To deal with that possibility, we could return an Option<Self> instead:

// in `delf/src/lib.rs`

impl Type {
    pub fn from_u16(x: u16) -> Option<Self> {
        match x {
            0 => Some(Self::None),
            1 => Some(Self::Rel),
            2 => Some(Self::Exec),
            3 => Some(Self::Dyn),
            4 => Some(Self::Core),
            _ => None,
        }
    }
}

#[cfg(test)]
mod tests {
    // omitted: previous tests

    #[test]
    fn type_from_u16() {
        assert_eq!(super::Type::from_u16(0x3), Some(super::Type::Dyn));
        assert_eq!(super::Type::from_u16(0xf00d), None);
    }
}

And that works!

$ cargo t --lib
    Finished test [unoptimized + debuginfo] target(s) in 0.02s
     Running target/debug/deps/delf-d6fdd5529c793a0b

running 2 tests
test tests::type_to_u16 ... ok
test tests::type_from_u16 ... ok

test result: ok. 2 passed; 0 failed; 0 ignored; 0 measured; 0 filtered out

…but it's kinda tedious. We already specify a Type <-> u16 mapping, when we first define the enum. Why should we repeat ourselves?

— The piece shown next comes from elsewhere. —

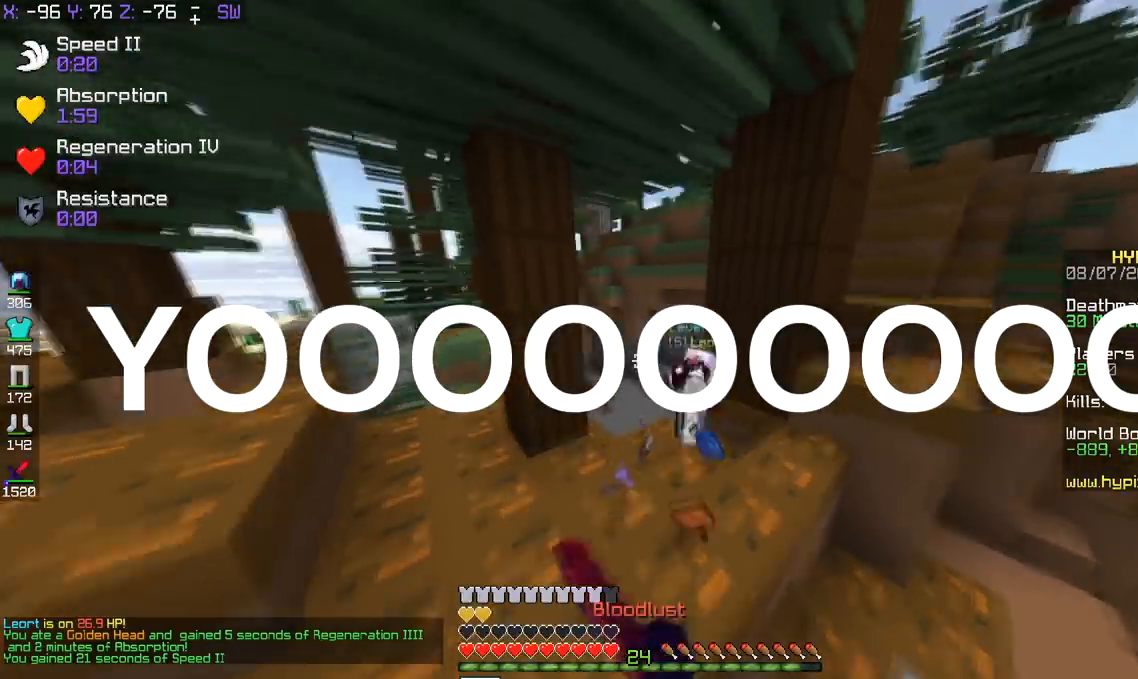
{"keys": ["a", "w"], "events": [[384, "a", "down"]]}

As it turns out.. eyes light up in wonder there is a crate for that!

derive-try-from-primitive solves exactly that problem. Let's give it a shot:

$ cargo add derive-try-from-primitive
      Adding derive-try-from-primitive v0.1.0 to dependencies
// in `delf/src/lib.rs`

#[derive(Debug, Clone, Copy, PartialEq, Eq, TryFromPrimitive)]
#[repr(u16)]
pub enum Type {
    None = 0x0,
    Rel = 0x1,
    Exec = 0x2,
    Dyn = 0x3,
    Core = 0x4,
}

#[derive(Debug, Clone, Copy, PartialEq, Eq, TryFromPrimitive)]
#[repr(u16)]
pub enum Machine {
    X86 = 0x03,
    X86_64 = 0x3e,
}

#[cfg(test)]
mod tests {
    use super::Machine;

    #[test]
    fn try_enums() {
        assert_eq!(Machine::X86_64 as u16, 0x3E);
        assert_eq!(Machine::try_from(0x3E), Some(Machine::X86_64));
        assert_eq!(Machine::try_from(0xFA), None);
    }
}

Sure enough, it works as expected!

 cargo t --lib
    Finished test [unoptimized + debuginfo] target(s) in 0.02s
     Running target/debug/deps/delf-763cd4a126f7abd9

running 1 test
test tests::try_enums ... ok

test result: ok. 1 passed; 0 failed; 0 ignored; 0 measured; 0 filtered out

Now, we can finally parse both the type and the machine. First let's add them to the File struct:

// in `delf/src/lib.rs`

#[derive(Debug)]
pub struct File {
    pub type: Type,
    pub machine: Machine,
}

But wait… isn't type a keyword?

$ cargo b -q
error: expected identifier, found keyword `type`
  --> src/lib.rs:24:5
   |
24 |     type: Type,
   |     ^^^^ expected identifier, found keyword
   |
help: you can escape reserved keywords to use them as identifiers
   |
24 |     r#type: Type,
   |     ^^^^^^

It is! We could use typ instead - but just this once, let's use the escaped form instead, like the compiler suggests.

#[derive(Debug)]
pub struct File {
    pub r#type: Type,
    pub machine: Machine,
}

Better! Kinda awkward, but at least this compiles.

Let's parse:

// in `delf/src/lib.rs`

impl File {
    // omitted: magic constant

    pub fn parse(i: parse::Input) -> parse::Result<Self> {
        use nom::{
            bytes::complete::{tag, take},
            error::context,
            sequence::tuple,
            combinator::map,
            number::complete::le_u16,
        };
        // omitted: parse magic, etc.

        let (i, (r#type, machine)) = tuple((
            context("Type", map(le_u16, |x| Type::try_from(x).unwrap())),
            context("Machine", map(le_u16, |x| Machine::try_from(x).unwrap())),
        ))(i)?;

        let res = Self { machine, r#type };
        Ok((i, res))
    }
}

To try that, we'll switch back to our binary crate, elk, for a second, and print the File struct, now that it has fields!

// in `elk/src/main.rs`

fn main() -> Result<(), Box<dyn Error>> {
    let input_path = env::args().skip(1).next().expect("usage: elk FILE");
    let input = fs::read(&input_path)?;

    let (_, file) = delf::File::parse(&input[..]).map_err(|e| format!("{:?}", e))?;
    // new!
    println!("{:#?}", file);

    Ok(())
}
$ # in elk/
$ cargo b -q
$ ./target/debug/elk /bin/true
File {
    type: Dyn,
    machine: X86_64,
}

Wonderful! What happens if we run it on a 32-bit ELF?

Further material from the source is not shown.